OK so this book has taken me ages to get through. According to Goodreads I first started reading this in January 2016. That’s well over a year ago and I’ve not long finished it. Was it really so hard or boring that it takes a normally prolific reader 12 months to read? I’d say no. It’s hard to explain but while I really enjoyed it while I was reading it, I found it quite hard to pick back up again. It’s a large book so not great for slipping in your pocket when you nip to the pub and, I don’t know, maybe I was just worried about needing adequate time to absorb my reading properly.
Life After Life is a historical fiction book by Kate Atkinson. It follows the lives of one Ursula Todd, who was born in 1910 in England. No that’s not a typo, I mean lives. This book takes one person and imagines all the different ways that her life might have panned out. Maybe Ursula died during her birth. Maybe she caught pneumonia. Maybe she got blown up in the Blitz. Maybe she got shot while trying to assassinate Hitler, etc etc. While Ursula’s stories mostly follow the same path there are always little differences within the lives. This does lead to a fair amount of repetition depending on where in her life Ursula dies, although thankfully those lives where Ursula survives to a decent age often skip the childhood part.

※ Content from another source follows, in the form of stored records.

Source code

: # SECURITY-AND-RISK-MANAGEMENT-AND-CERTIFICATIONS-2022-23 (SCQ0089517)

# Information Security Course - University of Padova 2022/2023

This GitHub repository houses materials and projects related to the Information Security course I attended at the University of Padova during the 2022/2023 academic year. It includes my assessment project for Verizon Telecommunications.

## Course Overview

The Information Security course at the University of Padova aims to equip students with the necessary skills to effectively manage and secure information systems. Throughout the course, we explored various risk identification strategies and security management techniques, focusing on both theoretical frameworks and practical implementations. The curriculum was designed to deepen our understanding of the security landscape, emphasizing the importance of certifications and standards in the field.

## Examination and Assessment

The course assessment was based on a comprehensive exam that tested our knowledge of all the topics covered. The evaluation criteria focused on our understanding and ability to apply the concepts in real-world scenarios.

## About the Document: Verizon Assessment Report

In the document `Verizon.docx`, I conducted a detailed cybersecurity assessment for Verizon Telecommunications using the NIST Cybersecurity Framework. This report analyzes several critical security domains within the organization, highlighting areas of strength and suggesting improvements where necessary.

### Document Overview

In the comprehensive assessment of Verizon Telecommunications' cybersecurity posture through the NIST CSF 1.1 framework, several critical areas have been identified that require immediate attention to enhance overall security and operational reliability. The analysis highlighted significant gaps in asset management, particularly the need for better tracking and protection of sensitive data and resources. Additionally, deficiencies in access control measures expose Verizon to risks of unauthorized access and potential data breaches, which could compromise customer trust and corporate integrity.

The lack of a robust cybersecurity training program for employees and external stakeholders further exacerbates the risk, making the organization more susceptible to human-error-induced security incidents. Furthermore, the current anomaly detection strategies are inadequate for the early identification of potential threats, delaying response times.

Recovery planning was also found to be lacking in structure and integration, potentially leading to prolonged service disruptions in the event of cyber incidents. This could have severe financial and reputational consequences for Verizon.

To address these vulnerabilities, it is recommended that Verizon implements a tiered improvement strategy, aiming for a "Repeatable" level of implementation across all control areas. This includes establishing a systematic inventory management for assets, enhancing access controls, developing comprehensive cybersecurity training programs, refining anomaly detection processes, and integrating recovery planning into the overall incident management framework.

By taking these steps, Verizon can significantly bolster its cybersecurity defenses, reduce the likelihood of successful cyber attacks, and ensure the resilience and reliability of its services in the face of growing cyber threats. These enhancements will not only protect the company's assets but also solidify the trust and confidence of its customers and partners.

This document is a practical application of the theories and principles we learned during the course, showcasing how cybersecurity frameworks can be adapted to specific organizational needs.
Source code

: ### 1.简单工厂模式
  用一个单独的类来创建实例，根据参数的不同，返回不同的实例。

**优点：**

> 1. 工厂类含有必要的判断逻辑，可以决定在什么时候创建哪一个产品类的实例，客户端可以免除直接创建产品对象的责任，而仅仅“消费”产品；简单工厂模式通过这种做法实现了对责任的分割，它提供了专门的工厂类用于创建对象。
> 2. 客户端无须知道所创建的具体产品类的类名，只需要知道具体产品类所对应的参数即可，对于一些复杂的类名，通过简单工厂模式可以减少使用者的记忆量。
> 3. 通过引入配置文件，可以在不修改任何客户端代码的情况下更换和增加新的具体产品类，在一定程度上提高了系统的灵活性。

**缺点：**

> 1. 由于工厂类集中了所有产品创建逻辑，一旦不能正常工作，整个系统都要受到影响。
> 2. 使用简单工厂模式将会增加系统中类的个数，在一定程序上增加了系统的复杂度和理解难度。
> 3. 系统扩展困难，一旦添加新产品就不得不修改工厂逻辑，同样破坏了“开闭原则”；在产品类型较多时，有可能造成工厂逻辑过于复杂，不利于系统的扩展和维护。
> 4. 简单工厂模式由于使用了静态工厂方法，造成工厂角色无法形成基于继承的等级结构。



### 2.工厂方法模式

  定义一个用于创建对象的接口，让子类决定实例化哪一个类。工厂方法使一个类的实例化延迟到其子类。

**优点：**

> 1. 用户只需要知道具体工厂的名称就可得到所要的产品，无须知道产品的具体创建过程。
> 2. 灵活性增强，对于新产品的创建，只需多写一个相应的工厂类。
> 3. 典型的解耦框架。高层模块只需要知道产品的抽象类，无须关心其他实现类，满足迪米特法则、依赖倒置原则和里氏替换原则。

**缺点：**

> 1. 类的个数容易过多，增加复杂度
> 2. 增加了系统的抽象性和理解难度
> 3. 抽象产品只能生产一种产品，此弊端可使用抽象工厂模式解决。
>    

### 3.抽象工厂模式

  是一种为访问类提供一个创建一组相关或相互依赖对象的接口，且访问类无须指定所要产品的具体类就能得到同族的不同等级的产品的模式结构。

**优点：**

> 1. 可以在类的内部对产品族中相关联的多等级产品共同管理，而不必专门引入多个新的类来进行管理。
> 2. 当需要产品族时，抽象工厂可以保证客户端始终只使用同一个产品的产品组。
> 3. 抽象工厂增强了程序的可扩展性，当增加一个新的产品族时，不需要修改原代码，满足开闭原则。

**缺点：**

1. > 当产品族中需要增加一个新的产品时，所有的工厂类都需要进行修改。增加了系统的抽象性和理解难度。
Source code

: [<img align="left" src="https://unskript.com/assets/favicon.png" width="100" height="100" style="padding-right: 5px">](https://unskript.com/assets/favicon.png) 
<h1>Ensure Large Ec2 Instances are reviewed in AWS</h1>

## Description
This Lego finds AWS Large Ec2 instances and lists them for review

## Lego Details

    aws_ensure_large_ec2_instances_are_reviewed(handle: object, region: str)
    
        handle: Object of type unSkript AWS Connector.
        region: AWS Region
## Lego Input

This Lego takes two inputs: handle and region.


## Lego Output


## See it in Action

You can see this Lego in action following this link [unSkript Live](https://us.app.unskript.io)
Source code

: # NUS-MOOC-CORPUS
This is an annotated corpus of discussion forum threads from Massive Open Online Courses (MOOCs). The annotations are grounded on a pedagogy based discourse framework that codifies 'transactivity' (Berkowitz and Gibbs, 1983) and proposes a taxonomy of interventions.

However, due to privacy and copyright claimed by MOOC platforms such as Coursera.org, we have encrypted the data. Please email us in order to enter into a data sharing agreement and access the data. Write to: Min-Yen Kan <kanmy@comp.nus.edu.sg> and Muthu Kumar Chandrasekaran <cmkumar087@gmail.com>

Thanks to the protracted amount of time we spend in each life stage we get to examine characters in Ursula’s lives from all kinds of different angles and in more detail than usual. As Ursula grows up through the Great War and then the Second World War we get a good view of the changing socioeconomic climate. She is born into a well-off family in a large house with servants yet by the end of the Second World War the house is full of evacuees and Ursula herself is sharing a small flat in London, constantly smeared in dust from finding people trapped in the rubble created by the bombs.
Quite what this strange reincarnation is worth we’re not sure. Ursula does not seem to remember any of her previous lives, although occasionally she has a sense of déjà vu that, when she listens to, steer her away from danger in some way or another. It’s not even a traditional sense of reincarnation, more like a drawn out Groundhog Day. Is she doomed to continue reliving various lives forever?
I can’t quite shake the feeling that Atkinson had lots of ideas for a modestly sized novel and couldn’t quite decide which to go with so wrote them all down and filled in the gaps. It’s interesting, sure, and she’s clearly done a decent amount of research. Her prose is lovely, there’s no debate about whether she can write well. Maybe it’s because I studied German at university, but I’m also rather tired of Hitler. Using him directly as a plot point feels a bit old hat these days. I’m sure this book could have been perfectly interesting without his involvement. My final problem is what genre I’d put this in. It’s clearly fiction, with a historical bent, but also with some sort of sci-fi time travel and maybe a bit of thriller in places?
My bookcase currently contains the sequel, A God in Ruins. I think I might have to wait a while before I pluck up the courage to begin that one, although thankfully I believe it doesn’t have the same writing concept.